── Text passage
Since the June referendum there has been much speculation and hypothesis, but no-one is any the wiser as to how our economy and the commercial property sector will fare following Brexit. The latest twist in the tale is a ruling by the High Court that the Government has no legal right to trigger Article 50, setting course for exit from the European Union, without the approval of Parliament. The outcome of the Government’s appeal to the Supreme Court will not be known until January 2017. However the general consensus is that, even if the High Court’s decision is upheld, Parliament will not prevent Article 50 from being invoked, though it might demand concessions during negotiations with the EU.
The effect of this is likely to be further delay and more uncertainty.
Impact on the Commercial Property Industry
Some businesses are delaying decisions to develop, invest in or take leases of commercial property. Certain areas of the country have functioned in a marketing bubble and prices have largely been unaffected. However there is no shortage of retail premises available, which could give tenants the upper hand in negotiating terms with landlords. The Valuation Office Agency’s review of business rates to take effect from 1 April 2017 could have as much an impact on business decisions as Brexit.
Developers hope that, with encouragement to increase the housing stock, the Government will take the opportunity to offer initiatives for affordable housing, overcome the problem of increased costs of imported raw materials and review somewhat punitive taxes on property. In the meantime, there are signs that national housebuilders are holding back from new land acquisitions until the effect of Bexit is clearer, particularly as regards the future of the City of London as an ongoing financial centre.
────
── Given data
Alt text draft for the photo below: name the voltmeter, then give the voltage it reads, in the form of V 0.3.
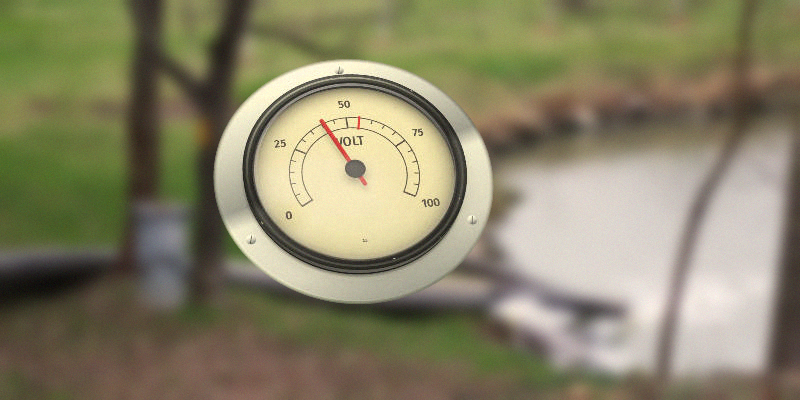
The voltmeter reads V 40
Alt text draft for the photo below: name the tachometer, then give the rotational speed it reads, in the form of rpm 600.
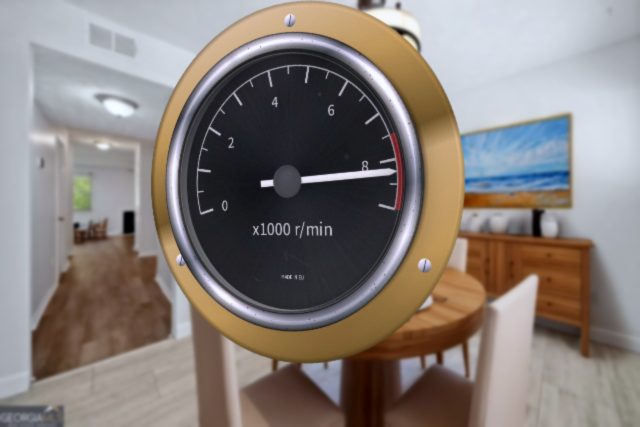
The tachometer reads rpm 8250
────
Work instruction: Update the passage on Brexit and commercial property from "The effect of this" to "decisions as Brexit.", writing that stretch out again with "property owners" in place of "landlords". Please treat the lines above as irrelevant to this.

Task solution:
The effect of this is likely to be further delay and more uncertainty.
Impact on the Commercial Property Industry
Some businesses are delaying decisions to develop, invest in or take leases of commercial property. Certain areas of the country have functioned in a marketing bubble and prices have largely been unaffected. However there is no shortage of retail premises available, which could give tenants the upper hand in negotiating terms with property owners. The Valuation Office Agency’s review of business rates to take effect from 1 April 2017 could have as much an impact on business decisions as Brexit.